Women aviators: Role models for Airmen

  • Published
  • By Col. James Weber
  • 62nd Maintenance Group commander
It's that time of year when we celebrate the accomplishments of some of my favorite people -- women. With Women's History month approaching, I thought I'd take this opportunity to introduce you to someone who should figure as a role model for any of us in the airlift business and add to your understanding of Air Force history as a whole. Her name was Nancy Harkness Love.

Born Nancy Harkness on February 14th, 1914, in Houghton, Michigan, she grew up inspired by aviation. At the age of 16 she started taking flying lessons and in less than a month earned her pilot's license.
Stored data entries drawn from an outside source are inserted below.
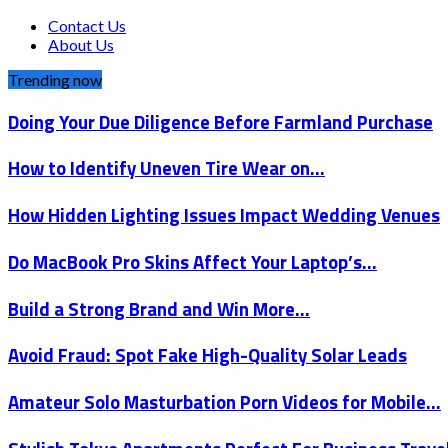
Contact Us
About Us
Trending now
Doing Your Due Diligence Before Farmland Purchase
How to Identify Uneven Tire Wear on…
How Hidden Lighting Issues Impact Wedding Venues
Do MacBook Pro Skins Affect Your Laptop’s…
Build a Strong Brand and Win More…
Avoid Fraud: Spot Fake High-Quality Solar Leads
Amateur Solo Masturbation Porn Videos for Mobile…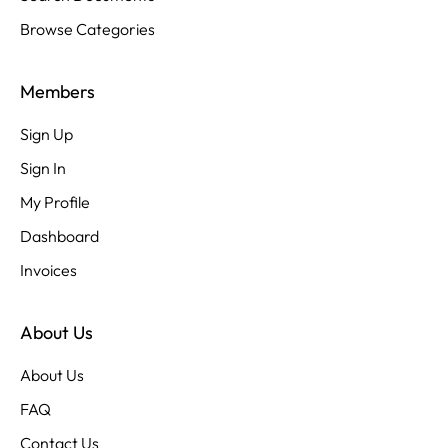
Browse Categories
Members
Sign Up
Sign In
My Profile
Dashboard
Invoices
About Us
About Us
FAQ
Contact Us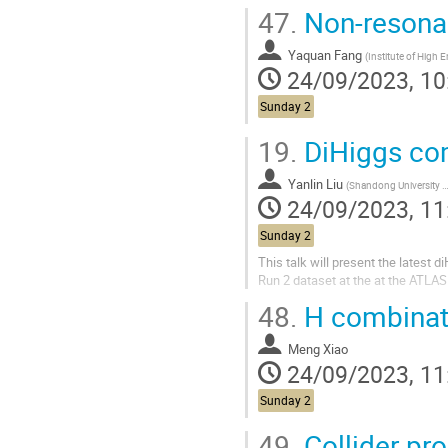
47.
Non-resonan
Yaquan Fang
(
Institute of High Energy Ph
24/09/2023, 10
Sunday 2
19.
DiHiggs com
Yanlin Liu
(
Shandong University (CN)
24/09/2023, 11
Sunday 2
This talk will present the latest 
Run 2 dataset at the at the ATLAS
48.
H combinati
Meng Xiao
24/09/2023, 11
Sunday 2
49.
Collider pro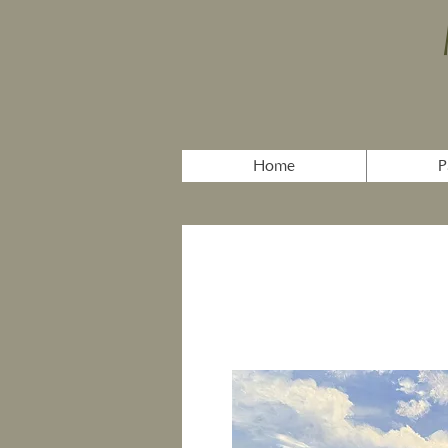
Home
P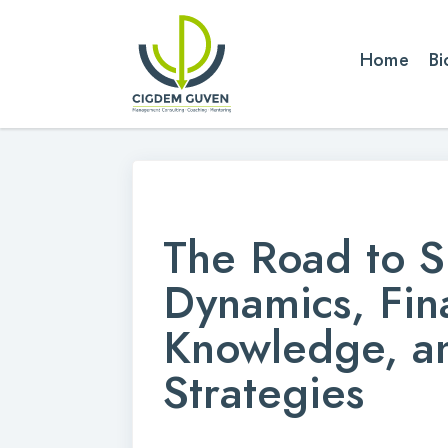
Home
Bi
The Road to S
Dynamics, Fin
Knowledge, a
Strategies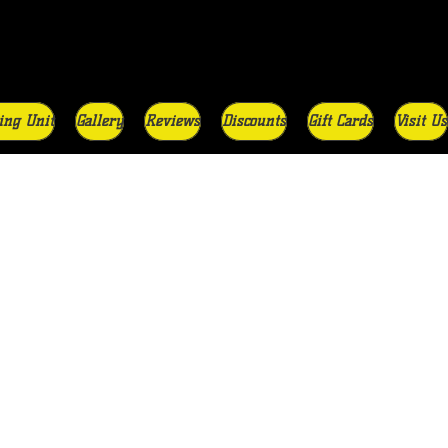
ing Unit
Gallery
Reviews
Discounts
Gift Cards
Visit Us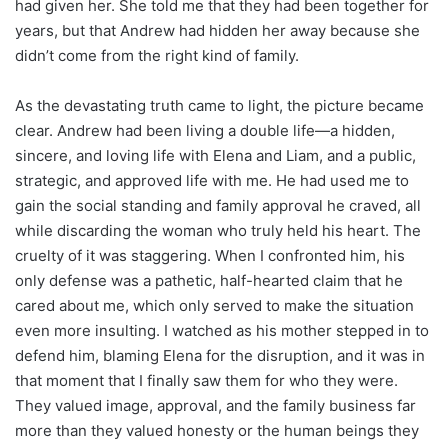
had given her. She told me that they had been together for
years, but that Andrew had hidden her away because she
didn’t come from the right kind of family.
As the devastating truth came to light, the picture became
clear. Andrew had been living a double life—a hidden,
sincere, and loving life with Elena and Liam, and a public,
strategic, and approved life with me. He had used me to
gain the social standing and family approval he craved, all
while discarding the woman who truly held his heart. The
cruelty of it was staggering. When I confronted him, his
only defense was a pathetic, half-hearted claim that he
cared about me, which only served to make the situation
even more insulting. I watched as his mother stepped in to
defend him, blaming Elena for the disruption, and it was in
that moment that I finally saw them for who they were.
They valued image, approval, and the family business far
more than they valued honesty or the human beings they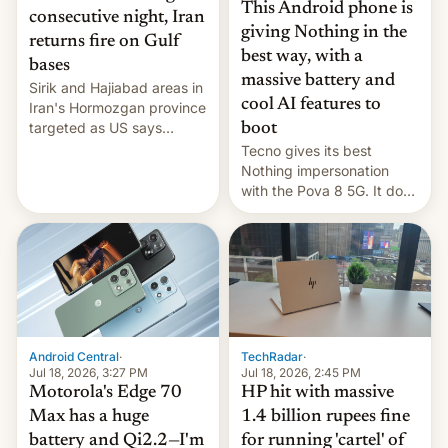
This Android phone is
consecutive night, Iran
giving Nothing in the
returns fire on Gulf
best way, with a
bases
massive battery and
Sirik and Hajiabad areas in
cool AI features to
Iran's Hormozgan province
targeted as US says
boot
revenge for killing of two
Tecno gives its best
soldiers.
Nothing impersonation
with the Pova 8 5G. It does
a decent job with the
landing, and the rear
Active Matrix display is
pretty cool.
Android Central
·
TechRadar
·
Jul 18, 2026, 3:27 PM
Jul 18, 2026, 2:45 PM
Motorola's Edge 70
HP hit with massive
Max has a huge
1.4 billion rupees fine
battery and Qi2.2—I'm
for running 'cartel' of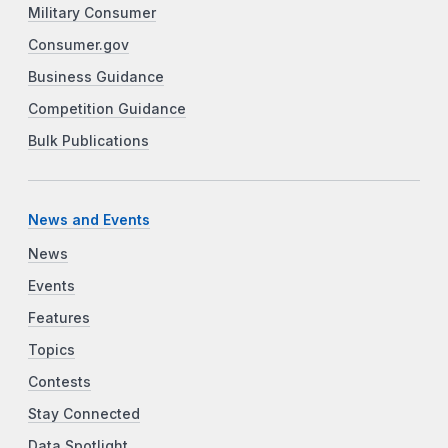
Military Consumer
Consumer.gov
Business Guidance
Competition Guidance
Bulk Publications
News and Events
News
Events
Features
Topics
Contests
Stay Connected
Data Spotlight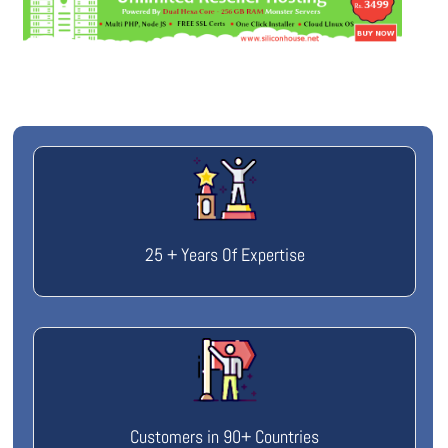
25 + Years Of Expertise
Customers in 90+ Countries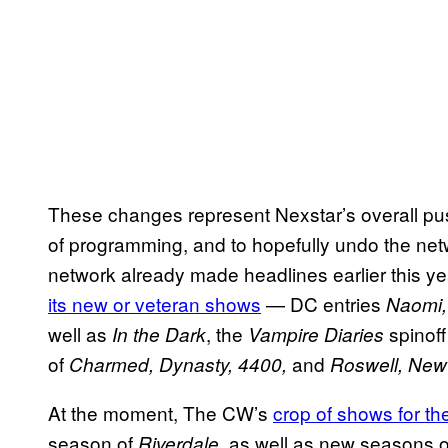
These changes represent Nexstar’s overall pu
of programming, and to hopefully undo the net
network already made headlines earlier this y
its new or veteran shows
— DC entries
Naomi
well as
, the
spinof
In the Dark
Vampire Diaries
of
and
Charmed, Dynasty, 4400,
Roswell, New
At the moment, The CW’s
crop of shows for t
season of
, as well as new seasons 
Riverdale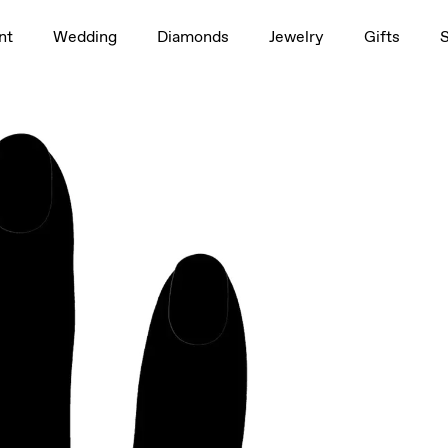
1.5ct
nt
Wedding
Diamonds
Jewelry
Gifts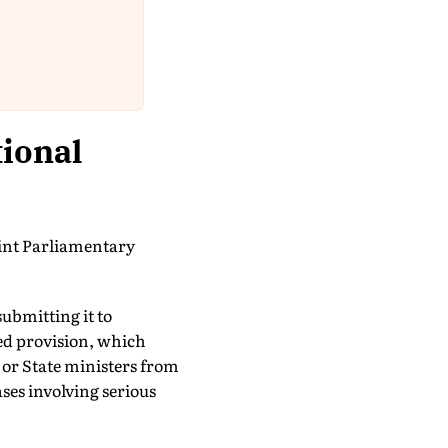
tional
oint Parliamentary
submitting it to
ted provision, which
or State ministers from
ases involving serious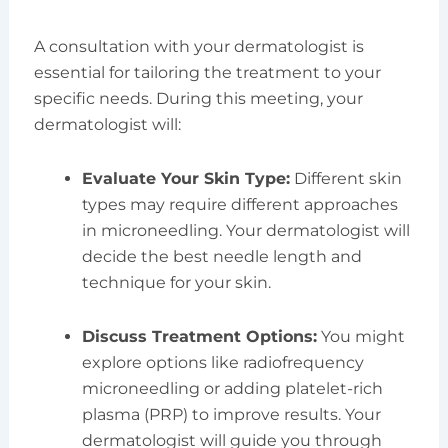
A consultation with your dermatologist is
essential for tailoring the treatment to your
specific needs. During this meeting, your
dermatologist will:
Evaluate Your Skin Type:
Different skin
types may require different approaches
in microneedling. Your dermatologist will
decide the best needle length and
technique for your skin.
Discuss Treatment Options:
You might
explore options like radiofrequency
microneedling or adding platelet-rich
plasma (PRP) to improve results. Your
dermatologist will guide you through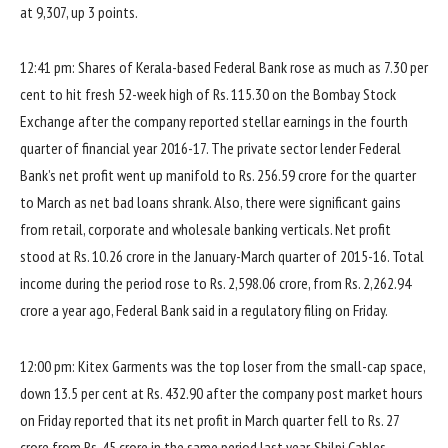
at 9,307, up 3 points.
12:41 pm: Shares of Kerala-based Federal Bank rose as much as 7.30 per
cent to hit fresh 52-week high of Rs. 115.30 on the Bombay Stock
Exchange after the company reported stellar earnings in the fourth
quarter of financial year 2016-17. The private sector lender Federal
Bank’s net profit went up manifold to Rs. 256.59 crore for the quarter
to March as net bad loans shrank. Also, there were significant gains
from retail, corporate and wholesale banking verticals. Net profit
stood at Rs. 10.26 crore in the January-March quarter of 2015-16. Total
income during the period rose to Rs. 2,598.06 crore, from Rs. 2,262.94
crore a year ago, Federal Bank said in a regulatory filing on Friday.
12:00 pm: Kitex Garments was the top loser from the small-cap space,
down 13.5 per cent at Rs. 432.90 after the company post market hours
on Friday reported that its net profit in March quarter fell to Rs. 27
crore from Rs. 45 crore in the same period last year. Shilpi Cables,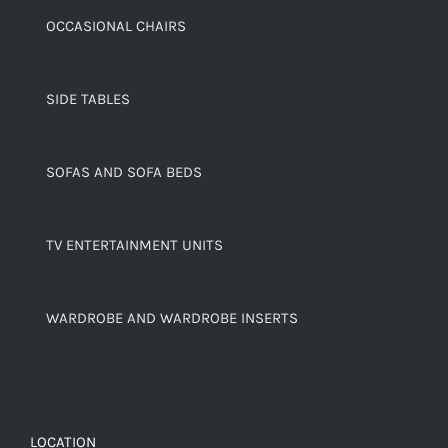
OCCASIONAL CHAIRS
SIDE TABLES
SOFAS AND SOFA BEDS
TV ENTERTAINMENT UNITS
WARDROBE AND WARDROBE INSERTS
LOCATION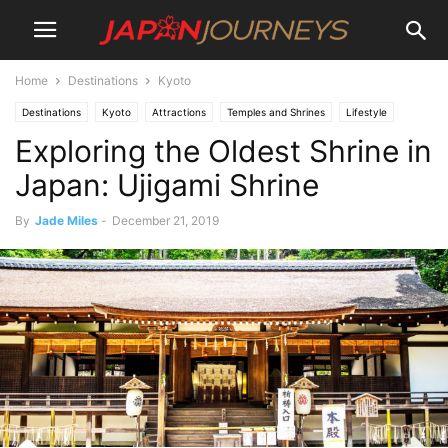
Home
Destinations
Kyoto
Destinations
Kyoto
Attractions
Temples and Shrines
Lifestyle
Exploring the Oldest Shrine in
Culture
Uji
Things To Do
Japan: Ujigami Shrine
By
Jade Miles
-
December 21, 2019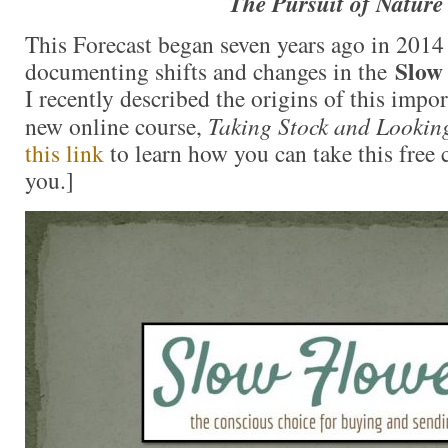
The Pursuit of Nature
This Forecast began seven years ago in 201
Slow
documenting shifts and changes in the
I recently described the origins of this impo
new online course,
Taking Stock and Lookin
this link
to learn how you can take this free 
you.]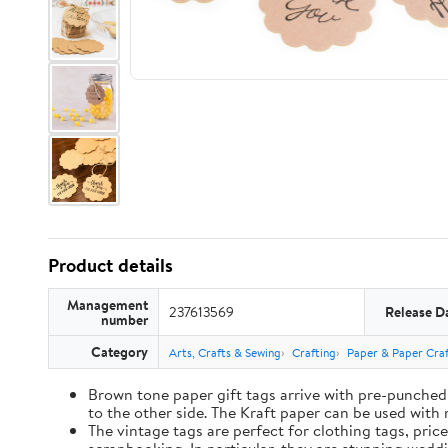
Product details
Management
237613569
Release D
number
Category
Arts, Crafts & Sewing
Crafting
Paper & Paper Craf
Brown tone paper gift tags arrive with pre-punched 
to the other side. The Kraft paper can be used with 
The vintage tags are perfect for clothing tags, pric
By 1936, she was married to Robert Maclure Love, and the couple ran their own business, Inter City Aviation, out of Boston Airport. Nancy Love was also one of several Massachusetts women ferrying light planes to the Canadian border destined for our allies in Europe. It was during these ferry flights that she made her first contacts with the Army Air Corps' Air Ferrying Command and set the stage for her future success.

After the outbreak of World War II, her husband, a Reserve major in the Air Corps, was called to active duty in Washington, D.C. Nancy Love accompanied him to his assignment, and landed a civilian job with the Air Transport Command Ferrying Division. 

During this time, she convinced her boss, Col. William Tunner, that using experienced women pilots to supplement the existing force was prudent. With Colonel Tunner's support and Air Corps Chief of Staff Gen. Hap Arnold's blessing, the Women's Auxiliary Ferrying Squadron was established in September 1942 and began operations at New Castle Army Airfield, Del. In 1943, the WAFS and Jacqueline Cochran's Women's Flying Training Detachment merged and became a single entity known as the Women's Airforce Service Pilots with Nancy Love serving as its executive director on the ATC staff.

Her duties included administration of six WASP ferrying squadrons and planning operational and training procedures.

Between September 1942 and December 1944, the WASPs delivered 12,650 aircraft of 77 different types. During this timeframe, in fact, over 50 percent of the ferrying of high-speed pursuit type aircraft in the continental United States was carried out by WASPs.

Nancy Love's personal contributions were equally remarkable, among them being the first woman to deliver a C-47 Skytrain and the first woman to check out in a C-54 Skymaster.

At the end of the war, she and her husband had the unique distinction of being simultaneously awarded the Air Medal for their leadership and service in World War II.

After the war, Nancy Love continued to champion for recognition as military veterans for the women who had served as WASPs, a status they received in 1977 shortly after her death on Oct. 22, 1976.